La lucha contra el patriarcado y la consecución de los derechos de la mujer por la igualdad se lleva reivindicando desde hace siglos. En los últimos tiempos somos cada vez más las personas que tomamos conciencia de ello desde la escuela y los hogares llevando a cabo prácticas que favorecen la igualdad de oportunidades. Es evidente que estamos más sensibilizados en temática de género y es un paso hacia adelante.

Sin embargo, se demuestran confusiones y equivocaciones en relación a la búsqueda de la libertad de las mujeres.

Podemos afirmar que hemos avanzado pero a veces caemos en una libertad errónea o “falsa liberación” que consiste en imitar el modelo masculino. Una de las formas es a través de la construcción de relaciones íntimas basadas en un rol de poder que conlleva a violencia tanto en relaciones duraderas como esporádicas como reflexiona Elena Duque en “Aprendiendo para el amor o para la violencia. Relaciones en las discotecas”.

El empoderamiento femenino se distancia de la simple imitación del tipo de relaciones que vienen de la mano del rol masculino.

Partiendo del estudio realizado por Elena Duque, inferimos la idea a otros ámbitos de nuestra vida. La falsa liberación se puede presentar en aspectos como la vestimenta, el maquillaje, la depilación, la elección profesional, los gustos y aficiones, entre otros.

¿Realmente somos libres o actuamos en función a lo estipulado por la sociedad? Aquí el papel de los medios de comunicación y la publicidad juegan un papel importante, así como las presiones y aprobación social y cultural.  Recibimos señales continuas de cómo debe ser una mujer, cómo puede gustar atendiendo a tipos de cánones que debemos cumplir.

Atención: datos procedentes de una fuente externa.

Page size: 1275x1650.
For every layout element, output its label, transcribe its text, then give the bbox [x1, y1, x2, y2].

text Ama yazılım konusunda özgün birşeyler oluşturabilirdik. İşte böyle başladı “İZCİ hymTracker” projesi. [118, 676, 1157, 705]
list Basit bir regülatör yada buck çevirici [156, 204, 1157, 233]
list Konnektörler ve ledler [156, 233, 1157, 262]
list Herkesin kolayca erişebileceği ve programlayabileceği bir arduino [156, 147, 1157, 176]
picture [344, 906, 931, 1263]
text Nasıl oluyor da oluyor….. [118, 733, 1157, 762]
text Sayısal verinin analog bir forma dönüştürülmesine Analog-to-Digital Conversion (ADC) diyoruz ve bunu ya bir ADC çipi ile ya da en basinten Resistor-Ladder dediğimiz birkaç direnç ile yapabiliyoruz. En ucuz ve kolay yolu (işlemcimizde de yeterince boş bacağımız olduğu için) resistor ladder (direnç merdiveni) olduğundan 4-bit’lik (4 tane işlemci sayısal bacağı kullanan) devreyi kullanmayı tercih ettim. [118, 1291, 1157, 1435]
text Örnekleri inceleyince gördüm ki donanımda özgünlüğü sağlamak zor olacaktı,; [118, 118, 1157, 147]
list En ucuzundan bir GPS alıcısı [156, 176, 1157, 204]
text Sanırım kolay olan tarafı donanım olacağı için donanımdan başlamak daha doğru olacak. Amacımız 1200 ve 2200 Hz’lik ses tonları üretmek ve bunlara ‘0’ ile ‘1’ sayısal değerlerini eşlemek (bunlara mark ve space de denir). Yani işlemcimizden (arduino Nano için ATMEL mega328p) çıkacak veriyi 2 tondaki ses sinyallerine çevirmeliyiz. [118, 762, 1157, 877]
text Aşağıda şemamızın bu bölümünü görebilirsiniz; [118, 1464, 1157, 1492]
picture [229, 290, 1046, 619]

No significa que vayamos vestidas de una forma u otra, o que elijamos maquillarnos o no pero sí de analizarnos en nosotras mismas qué grado de libertad existe en la decisión. Para combatir al patriarcado no hay que protegerse del mismo, si no observar, estudiar y ahondar la raíz para poderlo combatir, es el denominado “feminismo radical”, el cual defiende el cambio desde las familias y el quehacer diario. Ser autocríticas con nuestras decisiones nos dará pistas para analizar si seguimos y contribuimos con la desigualdad de género realizando actitudes que la promueven como pueden ser las anteriormente citadas.

A pesar de ser seres sociales en un mundo regido por normas establecidas está en nosotras y en nosotros favorecer ese sistema patriarcal y esos roles de belleza que lo alimentan frente a la libertad verdadera y absoluta de hacer lo que realmente deseamos en nuestras vidas.

Finalizo lanzando una pregunta para reflexionar: ¿Existe la libertad tomada como la facultad y derecho para elegir de manera responsable?